Because parrots dehusk seeds, the nutrition label actually overestimates the amount of fibre it is consuming, and also underestimates the amount of fat and protein. However, even though seeds are high in protein, the high fat content allows parrots to eat a smaller amount of seed. The parrot will then not eat enough seed to get its daily needed protein. Protein is essential for proper feathers and maintenance of internal organs.

The excess fat leads to obesity, while the decreased fibre, protein, and vitamin consumption leads to malnutrition. It is possible to provide a balanced natural diet, consisting of fruit, vegetables, and seeds. Keep in mind the large amount of research you will have to do in order to prepare the correct balanced natural diet. There is also preparation and proper storage involved (fruits and vegetables go bad quickly), along with the mess that your parrot will inevitably make while eating. Feeding a natural diet can be very successful, but it is also somewhat more difficult than feeding a prepared diet. This is why feeding your parrott pellets is an excellent choice.

Vitamins and minerals are essential components in any diet, and the requirements vary between species. For example, birds do not require vitamin C (only humans, primates, and guinea pigs do). One essential mineral is calcium. Theoretically, 50% of pet parrots are female, and female birds are not usually spayed. This means it is possible for your female parrot, just like a chicken, to lay unfertilized eggs. When a female parrot consumes a diet low in calcium, the shells on her eggs do not form properly. She will be unable to lay these eggs due to weak, thin shells, and will become ‘egg-bound’. Egg-binding is when un-laid eggs build up within the parrot’s body. After a while, the parrot becomes unable to defecate. Also, an egg might break within the bird and the shell fragments can cut into her intestines and body wall.
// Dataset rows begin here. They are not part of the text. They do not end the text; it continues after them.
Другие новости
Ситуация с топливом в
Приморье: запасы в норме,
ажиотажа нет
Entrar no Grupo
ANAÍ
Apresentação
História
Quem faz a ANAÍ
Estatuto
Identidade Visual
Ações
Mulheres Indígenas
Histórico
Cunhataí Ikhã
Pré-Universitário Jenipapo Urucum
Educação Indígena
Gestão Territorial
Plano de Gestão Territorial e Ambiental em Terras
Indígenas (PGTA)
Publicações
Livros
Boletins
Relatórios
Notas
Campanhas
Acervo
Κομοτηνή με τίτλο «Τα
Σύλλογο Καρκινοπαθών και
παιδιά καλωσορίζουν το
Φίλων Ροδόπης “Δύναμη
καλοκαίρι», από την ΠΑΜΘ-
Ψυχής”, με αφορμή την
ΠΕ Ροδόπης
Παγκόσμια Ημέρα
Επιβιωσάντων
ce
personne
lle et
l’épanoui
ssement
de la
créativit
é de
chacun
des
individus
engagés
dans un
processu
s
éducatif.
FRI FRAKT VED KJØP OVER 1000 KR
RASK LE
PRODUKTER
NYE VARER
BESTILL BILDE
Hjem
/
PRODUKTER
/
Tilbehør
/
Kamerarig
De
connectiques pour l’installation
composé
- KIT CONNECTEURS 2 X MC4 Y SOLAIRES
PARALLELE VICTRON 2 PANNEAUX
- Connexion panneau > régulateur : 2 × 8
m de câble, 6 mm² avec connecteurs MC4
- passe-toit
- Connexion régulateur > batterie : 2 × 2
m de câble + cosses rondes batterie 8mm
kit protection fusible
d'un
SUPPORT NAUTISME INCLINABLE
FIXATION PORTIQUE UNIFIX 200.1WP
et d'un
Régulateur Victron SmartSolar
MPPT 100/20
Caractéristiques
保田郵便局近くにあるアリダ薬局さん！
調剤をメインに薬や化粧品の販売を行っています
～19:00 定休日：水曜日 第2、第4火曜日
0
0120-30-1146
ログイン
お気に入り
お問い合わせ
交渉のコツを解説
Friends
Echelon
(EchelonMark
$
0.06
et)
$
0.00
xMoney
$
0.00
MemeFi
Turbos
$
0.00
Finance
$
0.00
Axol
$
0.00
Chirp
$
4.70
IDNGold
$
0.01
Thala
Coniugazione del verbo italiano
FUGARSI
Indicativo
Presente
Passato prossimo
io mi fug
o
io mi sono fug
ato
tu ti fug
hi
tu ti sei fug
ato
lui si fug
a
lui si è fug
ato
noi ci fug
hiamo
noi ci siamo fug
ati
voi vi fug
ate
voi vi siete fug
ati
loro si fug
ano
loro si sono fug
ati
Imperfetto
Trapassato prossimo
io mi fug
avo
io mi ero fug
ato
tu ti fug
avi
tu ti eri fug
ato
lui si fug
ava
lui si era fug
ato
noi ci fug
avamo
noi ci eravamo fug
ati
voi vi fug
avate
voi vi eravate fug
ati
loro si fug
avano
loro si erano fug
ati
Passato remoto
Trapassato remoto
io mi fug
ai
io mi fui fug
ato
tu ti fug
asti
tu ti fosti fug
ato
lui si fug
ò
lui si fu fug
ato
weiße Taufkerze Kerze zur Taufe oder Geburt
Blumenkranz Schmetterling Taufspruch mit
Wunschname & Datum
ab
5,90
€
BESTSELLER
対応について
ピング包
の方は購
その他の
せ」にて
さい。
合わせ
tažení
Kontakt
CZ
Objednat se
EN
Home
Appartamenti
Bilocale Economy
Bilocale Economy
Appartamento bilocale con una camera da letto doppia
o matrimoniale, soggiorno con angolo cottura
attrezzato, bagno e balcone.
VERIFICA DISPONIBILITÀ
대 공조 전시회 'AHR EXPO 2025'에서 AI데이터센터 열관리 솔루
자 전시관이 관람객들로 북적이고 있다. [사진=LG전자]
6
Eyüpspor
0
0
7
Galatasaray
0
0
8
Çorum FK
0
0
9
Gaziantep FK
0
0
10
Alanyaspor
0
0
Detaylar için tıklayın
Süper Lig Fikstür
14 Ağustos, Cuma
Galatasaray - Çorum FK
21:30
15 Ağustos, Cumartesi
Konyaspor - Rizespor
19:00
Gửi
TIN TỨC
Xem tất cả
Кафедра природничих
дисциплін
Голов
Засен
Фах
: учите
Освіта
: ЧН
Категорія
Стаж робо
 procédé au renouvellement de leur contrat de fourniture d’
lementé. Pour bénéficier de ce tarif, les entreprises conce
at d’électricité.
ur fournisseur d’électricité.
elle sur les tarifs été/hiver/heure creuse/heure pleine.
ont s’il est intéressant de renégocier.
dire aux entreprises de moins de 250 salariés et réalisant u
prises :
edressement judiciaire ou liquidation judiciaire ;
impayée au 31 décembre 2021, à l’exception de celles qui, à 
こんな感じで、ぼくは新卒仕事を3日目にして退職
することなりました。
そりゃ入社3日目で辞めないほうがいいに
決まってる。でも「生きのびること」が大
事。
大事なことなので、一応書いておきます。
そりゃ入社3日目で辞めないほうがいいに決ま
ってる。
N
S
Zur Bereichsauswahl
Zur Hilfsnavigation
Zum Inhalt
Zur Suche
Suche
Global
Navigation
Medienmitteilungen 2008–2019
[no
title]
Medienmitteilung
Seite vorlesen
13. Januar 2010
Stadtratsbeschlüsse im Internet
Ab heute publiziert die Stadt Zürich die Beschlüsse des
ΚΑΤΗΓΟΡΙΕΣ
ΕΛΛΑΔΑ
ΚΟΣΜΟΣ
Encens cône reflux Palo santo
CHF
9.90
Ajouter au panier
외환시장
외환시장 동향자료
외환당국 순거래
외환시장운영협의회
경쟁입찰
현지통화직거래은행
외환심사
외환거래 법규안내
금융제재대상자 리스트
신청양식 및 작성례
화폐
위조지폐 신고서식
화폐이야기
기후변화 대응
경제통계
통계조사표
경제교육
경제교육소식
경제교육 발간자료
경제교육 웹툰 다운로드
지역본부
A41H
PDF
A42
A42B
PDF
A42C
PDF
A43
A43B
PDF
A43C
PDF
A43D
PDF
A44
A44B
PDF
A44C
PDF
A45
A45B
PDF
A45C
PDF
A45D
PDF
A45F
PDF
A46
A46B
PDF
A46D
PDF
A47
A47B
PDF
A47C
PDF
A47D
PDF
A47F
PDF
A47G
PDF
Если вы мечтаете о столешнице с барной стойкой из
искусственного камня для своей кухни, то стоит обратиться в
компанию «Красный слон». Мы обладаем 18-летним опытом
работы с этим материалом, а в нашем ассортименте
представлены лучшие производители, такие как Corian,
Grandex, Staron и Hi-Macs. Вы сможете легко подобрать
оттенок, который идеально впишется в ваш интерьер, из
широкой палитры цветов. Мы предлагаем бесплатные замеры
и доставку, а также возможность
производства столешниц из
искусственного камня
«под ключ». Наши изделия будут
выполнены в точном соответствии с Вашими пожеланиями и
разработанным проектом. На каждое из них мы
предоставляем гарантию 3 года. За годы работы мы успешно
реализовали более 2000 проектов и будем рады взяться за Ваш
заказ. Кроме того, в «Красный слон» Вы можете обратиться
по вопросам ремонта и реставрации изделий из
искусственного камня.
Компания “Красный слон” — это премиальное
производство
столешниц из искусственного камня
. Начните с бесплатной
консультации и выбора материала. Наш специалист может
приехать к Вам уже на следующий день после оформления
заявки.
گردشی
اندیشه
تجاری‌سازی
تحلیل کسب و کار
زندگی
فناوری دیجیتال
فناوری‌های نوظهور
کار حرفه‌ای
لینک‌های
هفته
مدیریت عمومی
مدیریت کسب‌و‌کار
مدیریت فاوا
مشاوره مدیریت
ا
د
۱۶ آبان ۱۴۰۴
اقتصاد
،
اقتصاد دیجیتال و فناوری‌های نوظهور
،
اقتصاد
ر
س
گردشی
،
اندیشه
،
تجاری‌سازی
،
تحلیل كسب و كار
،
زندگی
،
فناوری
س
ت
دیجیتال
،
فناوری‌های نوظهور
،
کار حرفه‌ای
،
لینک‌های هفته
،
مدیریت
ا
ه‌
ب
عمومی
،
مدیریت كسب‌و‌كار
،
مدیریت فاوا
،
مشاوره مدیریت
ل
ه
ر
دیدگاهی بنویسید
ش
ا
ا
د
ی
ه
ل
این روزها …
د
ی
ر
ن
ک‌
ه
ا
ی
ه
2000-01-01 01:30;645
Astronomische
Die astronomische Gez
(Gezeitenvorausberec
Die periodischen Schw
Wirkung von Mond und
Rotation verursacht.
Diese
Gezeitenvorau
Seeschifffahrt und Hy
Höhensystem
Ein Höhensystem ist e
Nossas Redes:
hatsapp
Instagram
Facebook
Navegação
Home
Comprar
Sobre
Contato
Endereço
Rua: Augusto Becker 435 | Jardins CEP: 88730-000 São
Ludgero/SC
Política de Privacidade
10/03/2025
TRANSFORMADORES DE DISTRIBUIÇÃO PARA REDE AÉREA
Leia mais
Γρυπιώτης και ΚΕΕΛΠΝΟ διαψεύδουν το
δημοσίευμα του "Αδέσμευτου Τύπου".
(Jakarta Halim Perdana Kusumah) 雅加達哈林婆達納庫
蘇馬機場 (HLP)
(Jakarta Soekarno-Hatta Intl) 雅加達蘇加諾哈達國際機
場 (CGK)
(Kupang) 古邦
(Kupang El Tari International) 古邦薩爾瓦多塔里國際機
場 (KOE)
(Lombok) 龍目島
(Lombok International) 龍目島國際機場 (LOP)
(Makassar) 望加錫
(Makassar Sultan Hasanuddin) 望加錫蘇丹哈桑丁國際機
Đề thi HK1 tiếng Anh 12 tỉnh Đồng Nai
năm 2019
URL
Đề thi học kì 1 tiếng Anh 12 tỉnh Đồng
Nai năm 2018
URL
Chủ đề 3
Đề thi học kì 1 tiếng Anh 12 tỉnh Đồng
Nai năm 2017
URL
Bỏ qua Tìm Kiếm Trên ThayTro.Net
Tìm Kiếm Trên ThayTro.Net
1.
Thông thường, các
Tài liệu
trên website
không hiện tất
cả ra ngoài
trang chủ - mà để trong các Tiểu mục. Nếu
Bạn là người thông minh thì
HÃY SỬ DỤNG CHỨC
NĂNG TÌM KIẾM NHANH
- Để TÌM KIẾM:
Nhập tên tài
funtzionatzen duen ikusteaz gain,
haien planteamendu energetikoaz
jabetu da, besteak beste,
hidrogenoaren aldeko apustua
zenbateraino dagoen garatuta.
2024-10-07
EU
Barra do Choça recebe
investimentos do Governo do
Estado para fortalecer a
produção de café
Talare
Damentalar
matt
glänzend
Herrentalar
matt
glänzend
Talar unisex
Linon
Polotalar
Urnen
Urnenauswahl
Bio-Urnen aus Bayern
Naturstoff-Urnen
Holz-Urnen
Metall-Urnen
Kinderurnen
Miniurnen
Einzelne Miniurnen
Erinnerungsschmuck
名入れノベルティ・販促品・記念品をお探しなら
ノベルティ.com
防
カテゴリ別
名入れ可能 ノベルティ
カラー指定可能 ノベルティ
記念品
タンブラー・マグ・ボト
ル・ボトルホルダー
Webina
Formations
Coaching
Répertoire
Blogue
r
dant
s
There are other bonuses to feeding your parrot pellets. Medication is easily administered with pellets, without the fear that it will not be consumed when seeds are dehusked or preferentially eaten. Feeding pellets should always be done at an early age, because parrots tend to be set in their ways about their eating habits. Converting an older parrot over to pellets from seeds may be difficult, but if done correctly it is possible to convert your bird over a couple of months.

The advantages of pellets certainly indicate that pellets are the right way to feed a balanced diet to your parrot. The joys of having a parrot should not be complicated by health problems due to diet. There are some things that we can neither predict nor prevent with our pets, but diet is certainly not one of them. Understanding what your parrot needs will help it live a longer, happier life. For further information on parrots, visit the World Parrot Trust online, or contact your local exotics veterinarian.